Supply-Chain-Attacken
Cyber-Angriff auf GitHub-Verzeichnisse zeigt die Gefahr von Supply-Chain-Attacken
Von Christine Schönig, Regional Director Security Engineering CER, Office of the CTO, bei Check Point Software Technologies GmbH
Nachdem Anfang August eine Cyber-Attacke auf Tausende GitHub-Verzeichnisse und damit die gesamte Software-Lieferkette dieser Open Source Community bekannt geworden ist, rückte die Bedrohlichkeit von Supply-Chain-Angriffen wieder in das öffentliche Bewusstsein. Im Fall von GitHub konnte die stärkere Ausbreitung des Angriffs verhindert werden, dennoch wirken die Schäden, die ein solcher Angriff nach sich zieht und weiterziehen kann, einschüchternd. GitHub wird von über 83 Millionen Entwicklern weltweit genutzt und ermöglicht es ihnen, den Quellcode, den sie dort speichern, zu verfolgen und zu kontrollieren. Die Nutzer von GitHub stellen damit die größte offene Entwickler-Community der Welt dar.
Wie GitHub funktioniert
GitHub ermöglicht es Programmierern, gemeinsam an Code-Repositories zu arbeiten, sodass andere zu Codes beitragen können, die nicht von ihnen selbst stammen. Dabei hat der Eigentümer des ursprünglichen Codes die volle Kontrolle darüber, ob er die von einem anderen Mitglied der Gemeinschaft vorgenommenen Änderungen akzeptiert oder ablehnt. Dabei ist es üblich, dass Entwickler die Code-Repositories herunterladen und die Befehlszeilen in ihren eigenen Anwendungen verwenden.

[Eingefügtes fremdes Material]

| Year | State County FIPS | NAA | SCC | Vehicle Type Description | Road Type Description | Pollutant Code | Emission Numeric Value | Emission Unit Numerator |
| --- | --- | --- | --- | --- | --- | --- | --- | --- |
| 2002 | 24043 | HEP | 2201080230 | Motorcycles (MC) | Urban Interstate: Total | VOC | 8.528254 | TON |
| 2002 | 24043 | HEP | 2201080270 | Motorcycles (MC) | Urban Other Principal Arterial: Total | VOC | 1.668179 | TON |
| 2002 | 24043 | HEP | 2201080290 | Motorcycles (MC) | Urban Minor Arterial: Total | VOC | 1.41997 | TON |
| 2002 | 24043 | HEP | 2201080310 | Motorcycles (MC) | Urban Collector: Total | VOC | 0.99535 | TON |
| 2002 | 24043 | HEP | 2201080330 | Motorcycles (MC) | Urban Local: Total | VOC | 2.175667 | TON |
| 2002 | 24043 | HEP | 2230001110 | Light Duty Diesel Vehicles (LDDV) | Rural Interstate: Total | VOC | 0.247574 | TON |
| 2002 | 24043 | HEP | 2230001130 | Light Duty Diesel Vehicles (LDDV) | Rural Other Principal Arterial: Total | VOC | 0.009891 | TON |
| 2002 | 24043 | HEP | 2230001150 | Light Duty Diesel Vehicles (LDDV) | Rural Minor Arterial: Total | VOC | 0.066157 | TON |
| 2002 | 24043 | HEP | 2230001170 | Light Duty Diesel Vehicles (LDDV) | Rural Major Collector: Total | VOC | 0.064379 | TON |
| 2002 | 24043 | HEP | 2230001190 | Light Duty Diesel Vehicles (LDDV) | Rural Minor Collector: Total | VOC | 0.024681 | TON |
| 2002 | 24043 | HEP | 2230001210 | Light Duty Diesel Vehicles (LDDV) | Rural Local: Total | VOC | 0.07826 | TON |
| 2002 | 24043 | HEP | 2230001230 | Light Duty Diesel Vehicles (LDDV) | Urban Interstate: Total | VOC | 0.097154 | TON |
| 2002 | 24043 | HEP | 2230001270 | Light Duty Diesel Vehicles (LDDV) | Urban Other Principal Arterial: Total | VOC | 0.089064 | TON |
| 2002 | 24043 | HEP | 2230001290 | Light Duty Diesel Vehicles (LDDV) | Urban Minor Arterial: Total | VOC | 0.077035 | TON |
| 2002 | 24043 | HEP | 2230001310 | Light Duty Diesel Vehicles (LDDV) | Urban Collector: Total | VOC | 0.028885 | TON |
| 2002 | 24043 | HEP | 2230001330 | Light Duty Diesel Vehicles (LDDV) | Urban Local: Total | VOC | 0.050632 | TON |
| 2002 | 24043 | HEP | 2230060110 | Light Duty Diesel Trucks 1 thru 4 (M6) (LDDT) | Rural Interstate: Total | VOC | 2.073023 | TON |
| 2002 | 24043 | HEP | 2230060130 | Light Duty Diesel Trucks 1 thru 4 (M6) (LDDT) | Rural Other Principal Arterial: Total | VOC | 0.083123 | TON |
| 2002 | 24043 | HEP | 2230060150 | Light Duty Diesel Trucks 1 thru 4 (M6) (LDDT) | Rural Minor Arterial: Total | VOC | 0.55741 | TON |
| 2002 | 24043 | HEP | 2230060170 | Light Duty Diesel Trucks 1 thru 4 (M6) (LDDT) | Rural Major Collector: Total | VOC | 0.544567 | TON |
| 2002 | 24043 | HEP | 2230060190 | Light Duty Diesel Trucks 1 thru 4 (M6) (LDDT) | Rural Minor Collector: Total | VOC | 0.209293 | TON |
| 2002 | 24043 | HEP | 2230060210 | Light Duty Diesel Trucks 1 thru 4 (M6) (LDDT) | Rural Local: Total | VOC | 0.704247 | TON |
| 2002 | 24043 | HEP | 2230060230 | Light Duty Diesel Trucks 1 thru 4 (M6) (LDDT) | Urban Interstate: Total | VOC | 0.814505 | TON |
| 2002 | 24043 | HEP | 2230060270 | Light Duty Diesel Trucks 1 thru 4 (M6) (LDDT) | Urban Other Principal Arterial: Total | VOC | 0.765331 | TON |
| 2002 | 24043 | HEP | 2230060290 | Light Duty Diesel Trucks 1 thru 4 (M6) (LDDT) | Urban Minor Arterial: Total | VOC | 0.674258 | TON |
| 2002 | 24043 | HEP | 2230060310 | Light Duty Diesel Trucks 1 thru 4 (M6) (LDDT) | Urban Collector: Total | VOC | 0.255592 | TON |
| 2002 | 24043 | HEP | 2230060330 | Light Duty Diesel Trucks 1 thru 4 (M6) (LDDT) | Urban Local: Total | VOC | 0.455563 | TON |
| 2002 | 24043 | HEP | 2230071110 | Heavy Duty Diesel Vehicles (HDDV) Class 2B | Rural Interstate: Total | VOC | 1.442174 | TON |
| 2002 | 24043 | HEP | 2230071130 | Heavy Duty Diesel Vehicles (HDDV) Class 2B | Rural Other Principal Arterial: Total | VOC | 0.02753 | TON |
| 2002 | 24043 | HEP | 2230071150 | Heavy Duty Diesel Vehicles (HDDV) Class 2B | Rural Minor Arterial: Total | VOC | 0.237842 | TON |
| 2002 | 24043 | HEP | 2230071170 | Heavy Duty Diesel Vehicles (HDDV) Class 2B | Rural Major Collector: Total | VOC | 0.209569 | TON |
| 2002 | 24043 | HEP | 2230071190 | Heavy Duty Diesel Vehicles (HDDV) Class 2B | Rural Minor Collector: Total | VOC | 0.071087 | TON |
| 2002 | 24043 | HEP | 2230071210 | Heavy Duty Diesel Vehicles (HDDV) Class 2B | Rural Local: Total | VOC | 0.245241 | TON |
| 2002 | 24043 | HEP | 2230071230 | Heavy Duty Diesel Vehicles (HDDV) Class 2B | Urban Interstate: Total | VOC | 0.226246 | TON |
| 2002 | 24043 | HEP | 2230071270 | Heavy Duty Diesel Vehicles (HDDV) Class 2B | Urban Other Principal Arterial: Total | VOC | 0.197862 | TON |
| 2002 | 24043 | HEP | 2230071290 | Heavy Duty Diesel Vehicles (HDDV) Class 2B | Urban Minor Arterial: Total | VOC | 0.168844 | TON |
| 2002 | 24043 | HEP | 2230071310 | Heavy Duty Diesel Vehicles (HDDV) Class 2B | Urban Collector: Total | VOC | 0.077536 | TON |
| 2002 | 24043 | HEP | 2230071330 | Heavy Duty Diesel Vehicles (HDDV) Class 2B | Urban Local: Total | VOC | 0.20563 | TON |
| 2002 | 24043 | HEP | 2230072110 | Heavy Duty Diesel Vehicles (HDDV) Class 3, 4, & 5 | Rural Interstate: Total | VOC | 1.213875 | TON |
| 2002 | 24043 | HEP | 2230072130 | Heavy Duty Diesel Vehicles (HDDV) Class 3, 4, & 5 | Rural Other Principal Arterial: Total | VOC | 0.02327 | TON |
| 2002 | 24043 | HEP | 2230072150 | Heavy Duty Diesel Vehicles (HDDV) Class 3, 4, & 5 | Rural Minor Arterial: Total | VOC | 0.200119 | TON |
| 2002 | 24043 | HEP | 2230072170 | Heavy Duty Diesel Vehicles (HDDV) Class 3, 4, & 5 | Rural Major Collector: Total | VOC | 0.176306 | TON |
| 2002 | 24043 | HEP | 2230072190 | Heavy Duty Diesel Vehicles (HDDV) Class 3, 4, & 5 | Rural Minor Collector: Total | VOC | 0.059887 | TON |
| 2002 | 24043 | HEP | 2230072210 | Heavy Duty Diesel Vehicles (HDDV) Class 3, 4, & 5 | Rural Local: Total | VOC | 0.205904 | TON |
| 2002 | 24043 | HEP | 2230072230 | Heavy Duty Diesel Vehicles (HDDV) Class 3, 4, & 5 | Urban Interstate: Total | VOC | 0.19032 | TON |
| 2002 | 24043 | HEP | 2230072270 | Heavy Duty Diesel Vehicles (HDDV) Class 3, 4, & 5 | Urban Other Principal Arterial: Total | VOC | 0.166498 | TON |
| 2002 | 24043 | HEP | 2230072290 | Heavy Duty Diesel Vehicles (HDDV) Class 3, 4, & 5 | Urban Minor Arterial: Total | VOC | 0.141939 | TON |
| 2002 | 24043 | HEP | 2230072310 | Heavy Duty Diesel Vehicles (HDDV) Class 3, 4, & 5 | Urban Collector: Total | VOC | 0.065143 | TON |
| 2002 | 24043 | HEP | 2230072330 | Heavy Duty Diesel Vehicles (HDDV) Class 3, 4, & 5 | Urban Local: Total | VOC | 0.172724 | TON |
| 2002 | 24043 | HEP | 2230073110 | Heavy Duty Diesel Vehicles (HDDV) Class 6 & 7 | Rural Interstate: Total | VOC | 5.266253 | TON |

Falls ein Programmierer den Code eines anderen Entwicklers erheblich verändern möchte, dann verwendet er stattdessen die Klon-Funktion von GitHub. Damit kann er eine Kopie erstellen, wobei die ursprüngliche Version unter der Verwaltung des ursprünglichen Autors unangetastet bleibt. Sie behält auch ihre Interaktionsstatistik zu Aufrufen, Beiträgen oder Nutzern, während die geklonte Version unter neuer Leitung steht und keine Interaktionsstatistik hat, da es sich im Grunde um neuen Code handelt.
Über den Angriff
Kürzlich hat also ein Hacker mehr als 35 000 dieser GitHub-Repositories geklont und sie mit dem ursprünglichen Quellcode identisch gehalten, aber bösartige Befehlszeilen hinzugefügt. Diese waren in der Lage, ein detailliertes Profil der Umgebung zu sammeln, worin sie ausgeführt wurden. Der Code konnte die Identität des Gerätes, die Identität des Benutzers und möglicherweise andere sensible Daten sammeln. Noch wichtiger ist, dass diese Kodierung die Möglichkeit bot, zusätzlich Malware von einer Web-Seite herunterzuladen. Dieses Schadprogramm konnte jede Anwendung oder Umgebung ausnutzen, die diesen Code aus den Klonen verwendete oder ausführte.
Die Entwickler-Community identifizierte das bösartige Implantat in einer Code-Sammlung, die von GitHub heruntergeladen wurde und befürchtete sofort, dass der Quellcode aus den ursprünglichen Repositories ebenfalls mit Malware infiziert worden war. Bei weiteren Untersuchungen stellte sich jedoch heraus, dass wirklich nur die Klone infiziert wurden, weil diese jeden Nutzer täuschen sollten, er lade das Original herunter. Dieser Kniff kann katastrophale Auswirkungen auf die Software-Lieferkette haben, wenn ein Entwickler irrtümlich ein geklontes Code-Repository mit diesem bösartigen Code herunterlädt, es für seine eigenen Zwecke verwendet und dann unwissentlich seinen Benutzern ein mit Malware infiziertes Programm zur Verfügung stellt.
Fazit
Mittlerweile gehen viele Entwickler endlich dazu über, die IT-Sicherheit früh in den Entwicklungsprozess zu integrieren und Sicherheitskräfte mit automatisierten Tools für DevOps auszustatten. So sollen Anwendungen oder Geräte ab Werk einen gewissen Standard an IT-Sicherheit erfüllen. Allerdings geht dieses Umdenken noch zu langsam voran. Der Zwischenfall in GitHub sollte daher als ein Versuch wahrgenommen werden, zahllose Umgebungen und Anwendungen auf so einfache wie hinterlistige Weise anzugreifen. Er ist ein gutes Beispiel, warum die Sicherheit der Software-Lieferkette ebenso wichtig ist, wie die der physischen Lieferkette zwischen Zulieferer und Konzern. IT-Sicherheit ist keine Bremse, wenn sie frühzeitig in die Entwicklung eingebunden wird, sondern eine Versicherung, dass bei Veröffentlichung des Projekts keine böse Überraschung wartet.